How To Reduce Household Bills
Could you use an extra $100? How about $1,000? Whether you're looking to beef up your savings or need the extra cash to make your mortgage payment this month, every extra dollar counts, and you may be able to find a few in these unexpected places.

Energy Bills
During the height of summer heat and the bitter chill of winter, your home's energy bills can sky rocket. Rather than blindly handing over $10s or even $100s of dollars to your energy companies, consider these simple tricks to cutting back your energy usage. Over the course of a year, you could save several hundred dollars.

  • First, pick up a pack of compact florescent light bulbs (CFLs) if you haven't already. While these oddly shaped bulbs may not look quite as nice in the dining room chandelier, they drastically reduce the amount of electricity used, and last up to six times longer. One CFL alone can save you up to $40 over the course of its lifetime. With 30 to 40 light bulbs in the average home, consider the impact of switching every bulb in your house.

  • Next, make sure every new appliance you buy is rated as an energy star model. This ensures your new technology isn't guzzling power, which dramatically increases the overall cost of your new purchase. Energy star appliances like washing machines use significantly less water, can handle more clothes per load and use less electricity to run. According to Energy Star, if every washing machine bought this year in the United States was Energy Star rated, we would save 790 million kWh of electricity, 32 billion gallons of water, 2 trillion BTUs of natural gas and about $350 million.

  • Finally, make the switch to washing all your laundry in cold water. Nearly 90% of your washing machine's energy usage and two thirds of its greenhouse gas emissions is a result of heating water in order for detergents to work properly. Detergents specifically designed to work in cool water have been proven to clean as, or more, effectively than traditional warm or hot water washes, slashing your laundry routine's energy costs, and subsequent energy bills. Also, if you've had trouble with clothing shrinking or fading, switching to cold water will eliminate the problem, sparing you the expense of replacing damaged clothing over time.
Landscaping and Water Bills
You typically associate wasting water with long showers or leaving the sink on while you brush your teeth. While these habits may be costing you a few dollars a month, they're likely not the worst water wasting habits in your home. For the real money draining mistakes, look outdoors.

Watering landscaping accounts for 30% of the average home's water usage, and shoots up to 70% for extremely dry climates. This amounts to about 7 billion gallons per day across the United States. Finding smart ways to cut back your landscaping needs and water consumption is one of the best methods for slashing bills and saving cash, all without sacrificing your home's curb appeal.

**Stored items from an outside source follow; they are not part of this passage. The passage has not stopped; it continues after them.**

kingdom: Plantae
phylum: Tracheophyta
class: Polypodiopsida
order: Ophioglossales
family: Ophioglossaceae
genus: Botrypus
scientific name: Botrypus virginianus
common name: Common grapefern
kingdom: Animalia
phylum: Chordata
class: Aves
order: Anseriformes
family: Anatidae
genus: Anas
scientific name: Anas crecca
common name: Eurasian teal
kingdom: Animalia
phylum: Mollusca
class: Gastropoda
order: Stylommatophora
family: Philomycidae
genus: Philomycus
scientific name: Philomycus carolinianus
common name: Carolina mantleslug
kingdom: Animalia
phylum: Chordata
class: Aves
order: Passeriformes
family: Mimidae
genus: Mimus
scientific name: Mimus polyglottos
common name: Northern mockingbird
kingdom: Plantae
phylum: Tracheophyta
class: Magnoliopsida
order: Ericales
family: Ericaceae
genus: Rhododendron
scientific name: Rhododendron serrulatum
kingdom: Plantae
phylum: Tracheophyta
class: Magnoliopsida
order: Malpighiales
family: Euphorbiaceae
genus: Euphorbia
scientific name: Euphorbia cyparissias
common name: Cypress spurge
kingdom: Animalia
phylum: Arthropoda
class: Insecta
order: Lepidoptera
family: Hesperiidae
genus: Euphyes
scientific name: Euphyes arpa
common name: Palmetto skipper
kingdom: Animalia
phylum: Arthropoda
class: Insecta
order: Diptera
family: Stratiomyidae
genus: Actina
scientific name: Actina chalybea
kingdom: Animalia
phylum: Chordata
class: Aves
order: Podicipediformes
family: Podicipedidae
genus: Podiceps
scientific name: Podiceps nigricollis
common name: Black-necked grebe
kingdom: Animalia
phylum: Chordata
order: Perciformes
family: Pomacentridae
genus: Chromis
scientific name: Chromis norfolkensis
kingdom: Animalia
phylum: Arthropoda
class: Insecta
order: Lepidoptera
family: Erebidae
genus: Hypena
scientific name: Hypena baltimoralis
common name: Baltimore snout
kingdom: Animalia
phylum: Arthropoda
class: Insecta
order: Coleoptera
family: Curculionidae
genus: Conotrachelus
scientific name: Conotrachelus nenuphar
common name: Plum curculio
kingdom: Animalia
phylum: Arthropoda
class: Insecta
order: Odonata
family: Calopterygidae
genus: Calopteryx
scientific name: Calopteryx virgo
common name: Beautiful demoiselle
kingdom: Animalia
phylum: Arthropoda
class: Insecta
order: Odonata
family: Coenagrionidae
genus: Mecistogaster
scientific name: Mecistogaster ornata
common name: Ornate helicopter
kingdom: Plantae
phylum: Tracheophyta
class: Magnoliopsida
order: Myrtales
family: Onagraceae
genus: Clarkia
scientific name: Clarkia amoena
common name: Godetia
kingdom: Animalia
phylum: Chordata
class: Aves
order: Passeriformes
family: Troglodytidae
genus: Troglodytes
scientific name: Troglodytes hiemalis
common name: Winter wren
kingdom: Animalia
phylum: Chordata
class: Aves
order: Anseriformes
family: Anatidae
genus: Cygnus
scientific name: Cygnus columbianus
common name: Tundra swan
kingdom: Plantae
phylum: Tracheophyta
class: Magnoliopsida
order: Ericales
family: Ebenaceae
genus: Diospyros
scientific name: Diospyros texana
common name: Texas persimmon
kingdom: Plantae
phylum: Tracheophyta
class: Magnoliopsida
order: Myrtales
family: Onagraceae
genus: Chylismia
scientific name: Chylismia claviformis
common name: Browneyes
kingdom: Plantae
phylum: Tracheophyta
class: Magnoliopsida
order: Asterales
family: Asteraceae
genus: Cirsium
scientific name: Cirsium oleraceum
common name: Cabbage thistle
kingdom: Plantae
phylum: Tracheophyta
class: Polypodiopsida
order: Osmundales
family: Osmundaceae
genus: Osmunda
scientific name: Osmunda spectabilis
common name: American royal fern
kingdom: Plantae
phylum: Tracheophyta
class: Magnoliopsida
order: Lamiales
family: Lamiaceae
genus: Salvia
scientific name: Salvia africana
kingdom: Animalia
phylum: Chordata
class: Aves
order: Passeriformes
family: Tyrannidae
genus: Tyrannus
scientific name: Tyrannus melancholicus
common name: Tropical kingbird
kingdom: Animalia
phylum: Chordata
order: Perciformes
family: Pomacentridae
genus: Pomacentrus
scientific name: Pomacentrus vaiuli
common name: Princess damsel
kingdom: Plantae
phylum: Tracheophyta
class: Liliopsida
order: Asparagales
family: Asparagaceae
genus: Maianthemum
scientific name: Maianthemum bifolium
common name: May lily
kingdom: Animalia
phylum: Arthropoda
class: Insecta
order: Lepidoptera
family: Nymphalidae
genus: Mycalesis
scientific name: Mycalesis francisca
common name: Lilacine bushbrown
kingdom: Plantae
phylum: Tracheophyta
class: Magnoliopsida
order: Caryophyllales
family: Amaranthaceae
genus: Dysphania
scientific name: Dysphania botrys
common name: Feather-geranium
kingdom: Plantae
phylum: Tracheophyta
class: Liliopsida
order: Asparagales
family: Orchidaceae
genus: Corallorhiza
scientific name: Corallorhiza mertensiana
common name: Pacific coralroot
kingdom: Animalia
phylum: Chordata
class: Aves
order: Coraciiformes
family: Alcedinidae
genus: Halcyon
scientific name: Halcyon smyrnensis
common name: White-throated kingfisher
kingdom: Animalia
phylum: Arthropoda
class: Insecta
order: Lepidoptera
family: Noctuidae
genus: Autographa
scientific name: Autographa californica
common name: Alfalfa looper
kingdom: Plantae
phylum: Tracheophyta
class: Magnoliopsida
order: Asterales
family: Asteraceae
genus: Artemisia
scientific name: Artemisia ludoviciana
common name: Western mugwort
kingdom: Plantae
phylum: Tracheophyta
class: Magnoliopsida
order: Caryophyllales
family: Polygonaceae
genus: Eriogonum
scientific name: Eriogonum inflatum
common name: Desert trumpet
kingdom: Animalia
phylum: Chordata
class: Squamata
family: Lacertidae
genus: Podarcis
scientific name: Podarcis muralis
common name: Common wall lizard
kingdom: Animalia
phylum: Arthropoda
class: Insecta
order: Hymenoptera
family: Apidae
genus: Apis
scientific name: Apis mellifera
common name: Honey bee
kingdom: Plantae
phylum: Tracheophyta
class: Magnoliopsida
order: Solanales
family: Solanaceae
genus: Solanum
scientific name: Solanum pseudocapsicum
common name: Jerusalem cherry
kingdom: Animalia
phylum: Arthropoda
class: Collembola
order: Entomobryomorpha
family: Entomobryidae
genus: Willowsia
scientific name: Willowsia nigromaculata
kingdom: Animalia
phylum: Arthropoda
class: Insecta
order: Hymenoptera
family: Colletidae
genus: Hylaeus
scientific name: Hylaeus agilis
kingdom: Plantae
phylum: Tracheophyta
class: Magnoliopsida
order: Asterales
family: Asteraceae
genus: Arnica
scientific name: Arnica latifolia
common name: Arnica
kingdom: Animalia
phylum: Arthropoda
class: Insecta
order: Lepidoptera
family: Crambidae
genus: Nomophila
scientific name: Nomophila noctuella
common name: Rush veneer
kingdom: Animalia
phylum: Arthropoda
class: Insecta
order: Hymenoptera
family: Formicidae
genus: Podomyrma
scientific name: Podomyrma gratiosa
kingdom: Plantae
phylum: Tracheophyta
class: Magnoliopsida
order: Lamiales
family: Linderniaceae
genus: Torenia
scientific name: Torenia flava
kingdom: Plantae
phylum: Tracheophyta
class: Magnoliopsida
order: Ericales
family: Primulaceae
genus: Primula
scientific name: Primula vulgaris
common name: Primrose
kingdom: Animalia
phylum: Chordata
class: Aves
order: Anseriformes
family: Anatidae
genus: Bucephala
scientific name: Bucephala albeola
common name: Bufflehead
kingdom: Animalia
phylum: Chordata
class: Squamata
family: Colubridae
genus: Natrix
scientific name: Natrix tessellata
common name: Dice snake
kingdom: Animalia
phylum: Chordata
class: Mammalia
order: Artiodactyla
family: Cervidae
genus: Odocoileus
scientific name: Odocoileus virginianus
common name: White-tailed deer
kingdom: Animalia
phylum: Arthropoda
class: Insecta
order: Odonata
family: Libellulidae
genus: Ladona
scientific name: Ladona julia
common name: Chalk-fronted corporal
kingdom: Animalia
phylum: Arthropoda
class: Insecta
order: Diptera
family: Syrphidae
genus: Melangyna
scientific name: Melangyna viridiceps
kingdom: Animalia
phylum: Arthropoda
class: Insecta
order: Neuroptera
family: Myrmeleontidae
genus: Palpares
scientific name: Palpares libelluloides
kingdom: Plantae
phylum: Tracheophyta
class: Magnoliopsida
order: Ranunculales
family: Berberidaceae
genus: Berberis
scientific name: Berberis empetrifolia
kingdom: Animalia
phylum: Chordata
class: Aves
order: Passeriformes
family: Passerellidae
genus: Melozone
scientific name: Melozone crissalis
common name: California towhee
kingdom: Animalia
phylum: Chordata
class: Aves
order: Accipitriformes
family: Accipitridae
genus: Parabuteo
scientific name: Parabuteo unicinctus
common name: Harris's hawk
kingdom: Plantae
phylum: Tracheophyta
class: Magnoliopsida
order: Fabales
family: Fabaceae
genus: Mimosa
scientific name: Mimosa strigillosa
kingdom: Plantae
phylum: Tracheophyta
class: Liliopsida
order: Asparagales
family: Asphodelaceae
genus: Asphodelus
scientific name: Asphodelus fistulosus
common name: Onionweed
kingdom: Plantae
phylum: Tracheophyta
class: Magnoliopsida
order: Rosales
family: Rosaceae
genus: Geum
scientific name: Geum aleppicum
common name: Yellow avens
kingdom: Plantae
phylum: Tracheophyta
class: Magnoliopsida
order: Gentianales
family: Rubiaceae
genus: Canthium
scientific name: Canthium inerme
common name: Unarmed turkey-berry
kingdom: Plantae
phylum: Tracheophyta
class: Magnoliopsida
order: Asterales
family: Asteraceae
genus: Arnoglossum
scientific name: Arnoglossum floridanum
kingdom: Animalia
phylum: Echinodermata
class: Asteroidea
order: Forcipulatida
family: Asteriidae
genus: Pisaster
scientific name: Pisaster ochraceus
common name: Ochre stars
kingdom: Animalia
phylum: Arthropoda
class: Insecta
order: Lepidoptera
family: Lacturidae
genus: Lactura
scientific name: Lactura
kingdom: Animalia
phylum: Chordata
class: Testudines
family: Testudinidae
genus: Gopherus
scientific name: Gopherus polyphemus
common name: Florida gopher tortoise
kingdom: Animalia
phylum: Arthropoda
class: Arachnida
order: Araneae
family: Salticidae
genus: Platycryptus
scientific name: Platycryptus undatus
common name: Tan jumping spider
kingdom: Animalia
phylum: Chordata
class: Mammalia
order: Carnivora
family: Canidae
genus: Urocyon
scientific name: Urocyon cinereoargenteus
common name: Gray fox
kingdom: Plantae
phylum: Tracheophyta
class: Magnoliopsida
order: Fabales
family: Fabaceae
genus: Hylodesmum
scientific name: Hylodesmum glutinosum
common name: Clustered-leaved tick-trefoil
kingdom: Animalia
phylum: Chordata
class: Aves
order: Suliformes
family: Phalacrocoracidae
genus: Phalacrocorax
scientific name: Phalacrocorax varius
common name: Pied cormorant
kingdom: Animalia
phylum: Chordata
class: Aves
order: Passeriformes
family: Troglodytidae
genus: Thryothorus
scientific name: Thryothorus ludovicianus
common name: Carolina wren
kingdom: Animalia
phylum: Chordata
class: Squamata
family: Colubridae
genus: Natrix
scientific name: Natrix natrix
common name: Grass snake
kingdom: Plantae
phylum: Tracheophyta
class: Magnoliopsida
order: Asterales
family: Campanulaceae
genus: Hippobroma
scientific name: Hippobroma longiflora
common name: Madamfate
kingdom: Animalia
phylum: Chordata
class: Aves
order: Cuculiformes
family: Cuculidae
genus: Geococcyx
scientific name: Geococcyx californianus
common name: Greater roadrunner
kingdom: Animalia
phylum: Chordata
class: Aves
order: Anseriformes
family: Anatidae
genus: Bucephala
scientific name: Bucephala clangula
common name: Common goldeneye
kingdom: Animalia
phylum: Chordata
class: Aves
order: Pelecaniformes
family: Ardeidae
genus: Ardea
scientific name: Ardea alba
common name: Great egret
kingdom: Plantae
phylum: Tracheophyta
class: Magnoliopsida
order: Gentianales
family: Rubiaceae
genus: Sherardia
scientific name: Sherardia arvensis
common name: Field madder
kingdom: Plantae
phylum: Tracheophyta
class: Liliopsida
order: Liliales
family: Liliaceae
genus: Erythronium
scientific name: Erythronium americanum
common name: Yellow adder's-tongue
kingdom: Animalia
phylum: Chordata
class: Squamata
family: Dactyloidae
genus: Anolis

Consider a water-smart makeover by replacing your current moisture-sucking plants with drought tolerant and native options. By using plants, trees and ground cover designed to live off minimal to moderate watering, you'll reduce both your water and landscaping bills. Other water-smart landscaping tips to consider include reducing the size of your lawn, installing rain shut off devices to stop sprinklers during rainfall and replacing sprinklers with drip irrigation systems for smaller, more precise watering. Take a look at your home's water bill. Could you benefit from keeping 30% or more of that money each month?

Home Entertainment Bills
Even on a tight budget, nearly every home has an entertainment budget. From movie tickets to popcorn buckets, keeping yourself and your family entertained is getting pretty expensive. Consider the average cost of one night at the theater for a family of four. Four tickets, popcorn and drinks will likely run $80 or more. Rather than spending $960 per year on one movie night per month, consider adjusting your home's entertainment budget without sacrificing the fun.

If you can stand the wait, utilizing your cable or satellite company's on demand video service is a great way to see recent movie releases for far less than at the theater. The average on demand movie costs around $5, meaning the same family of four previously spending $80 could view a film at home, within about two months of its release, for merely $1.25 per person. Pick up bags of popcorn, soda and candy in bulk from a warehouse store, and your total entertainment budget could be reduced by hundreds of dollars per year.

If you or your family enjoys specific television shows along with movies, then changing how you view your favorite media may mean an additional savings of several hundred dollars per year. Switching from a standard cable or satellite contract costing around $100 per month to an online video streaming service like Netflix, Hulu Plus or Amazon Prime costing between $7.99 and $15 per month, instantly drops your home's entertainment costs. Services like these offer thousands of instantly streamed television shows, movies, documentaries and specials, all available the moment you want them, right on your television, computer, phone or tablet. While you won't view cable shows the same night they air, the one to several day wait is well worth the huge savings over traditional TV costs.

The Bottom Line
If you began employing these household-bill-reducing tactics today, you'd likely see a savings of several hundred to several thousand dollars over the course of a year. From replacing light bulbs and reducing lawns to washing laundry in cold water and viewing your favorite movies at home, the choices you make each day have bigger impact on your budget than you realize. Spending less on energy, landscaping and entertainment is the perfect way to find the extra cash you need to start a savings account, pay off other bills or take a much needed vacation.